My journey in therapy has been so intertwined with my spiritual journey. I had always been told or reminded of the 'do not worry' verses but I couldn't seem to help my anxiety. In therapy I've learnt to break those cycles of anxiety and to use my brain and to think more - my therapists are constantly telling me to do this. But it was only this morning, when someone was talking about not being able to help worrying about something, that I finally realised what all those 'do not worry' verses are about; what they really mean. I always felt like I was just less of a Christian because I couldn't 'not worry'. Now I realise that I'm just human. And let's face it, if we weren't all so human, what would be the purpose of Grace?

Sunday 9 June 2013

happily ever after part two

At church this morning I was thinking about books. (See my post on my writing blog, Happily Ever Afters.) I was thinking about how popular literature is currently very fantasy based; how it is an escape from real life. The preach at church was about 'What happens when we die?' and Pete, who was speaking, focused on how any works you do now, as a work for the Lord, will not be in vain. He cited 1 Corinthians 15:58, which says, 'Therefore, my beloved brothers, be steadfast, immovable, always abounding in the work of the Lord, knowing that in the Lord your labour is not in vain.' The preach was very good and I took a lot away from it, but it made me think about the Bible. As a Christian, I believe that the Bible is the word of God; that it is His truth. Pete also talked about hope. Hope doesn't have the answers, nor is it a form of escapism. But God gives us hope in order that we might persist and persevere; that what we do now in His name and in hope, will not be in vain. I was also thinking about how, psychologically speaking, faith seems to fulfil the desires of the human mind, especially my desires. Many psychologists believe that God was created by man to fulfil these desires and that believing in Him is just a fantasy; an escape. But unlike the fantasy books I read to escape from real life, the Bible is true. It doesn't give us an escape from life; it helps us to deal with life, with God. It gives us hope. And teaches us to live life in such a way that, though it isn't perfect, we can be joyful in God. More people should turn to the Bible rather than fiction, because it is the truth and it maintains us and gives us hope. Perhaps if we turned to God more, we wouldn't be so desperate to escape our lives. The only thing the Bible really has in common with fantasy fiction is the 'happily ever after'.

[Instructions for the task]:
Set down the stretch of the blog post above from "My journey in" through "purpose of Grace?", word for word.

[Information supplied]:
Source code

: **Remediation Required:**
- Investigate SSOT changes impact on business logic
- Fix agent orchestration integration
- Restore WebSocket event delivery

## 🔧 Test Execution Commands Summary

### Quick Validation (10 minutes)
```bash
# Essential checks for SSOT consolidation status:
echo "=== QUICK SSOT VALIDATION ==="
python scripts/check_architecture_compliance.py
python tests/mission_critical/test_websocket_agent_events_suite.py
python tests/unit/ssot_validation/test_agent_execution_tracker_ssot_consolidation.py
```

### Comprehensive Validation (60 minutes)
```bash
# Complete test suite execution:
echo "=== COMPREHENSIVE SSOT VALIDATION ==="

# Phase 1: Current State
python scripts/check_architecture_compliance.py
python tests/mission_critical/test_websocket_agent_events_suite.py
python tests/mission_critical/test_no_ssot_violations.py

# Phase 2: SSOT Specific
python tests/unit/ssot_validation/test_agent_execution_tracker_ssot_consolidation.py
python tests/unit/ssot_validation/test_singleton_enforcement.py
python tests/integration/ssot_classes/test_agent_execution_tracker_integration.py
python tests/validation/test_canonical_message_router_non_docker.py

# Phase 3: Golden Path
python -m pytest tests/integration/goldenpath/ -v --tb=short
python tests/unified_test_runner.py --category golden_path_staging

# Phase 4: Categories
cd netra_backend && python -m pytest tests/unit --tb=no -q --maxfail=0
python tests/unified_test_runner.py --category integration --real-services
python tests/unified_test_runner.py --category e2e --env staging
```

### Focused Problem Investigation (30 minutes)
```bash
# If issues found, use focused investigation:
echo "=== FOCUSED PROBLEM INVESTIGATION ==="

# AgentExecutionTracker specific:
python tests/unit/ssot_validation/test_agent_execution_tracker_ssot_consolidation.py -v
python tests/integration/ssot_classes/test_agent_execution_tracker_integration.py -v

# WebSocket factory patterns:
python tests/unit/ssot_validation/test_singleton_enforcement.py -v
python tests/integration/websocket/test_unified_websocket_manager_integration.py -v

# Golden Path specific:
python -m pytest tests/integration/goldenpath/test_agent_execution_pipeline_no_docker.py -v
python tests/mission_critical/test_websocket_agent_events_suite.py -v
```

[Answer for the task]:
My journey in therapy has been so intertwined with my spiritual journey. I had always been told or reminded of the 'do not worry' verses but I couldn't seem to help my anxiety. In therapy I've learnt to break those cycles of anxiety and to use my brain and to think more - my therapists are constantly telling me to do this. But it was only this morning, when someone was talking about not being able to help worrying about something, that I finally realised what all those 'do not worry' verses are about; what they really mean. I always felt like I was just less of a Christian because I couldn't 'not worry'. Now I realise that I'm just human. And let's face it, if we weren't all so human, what would be the purpose of Grace?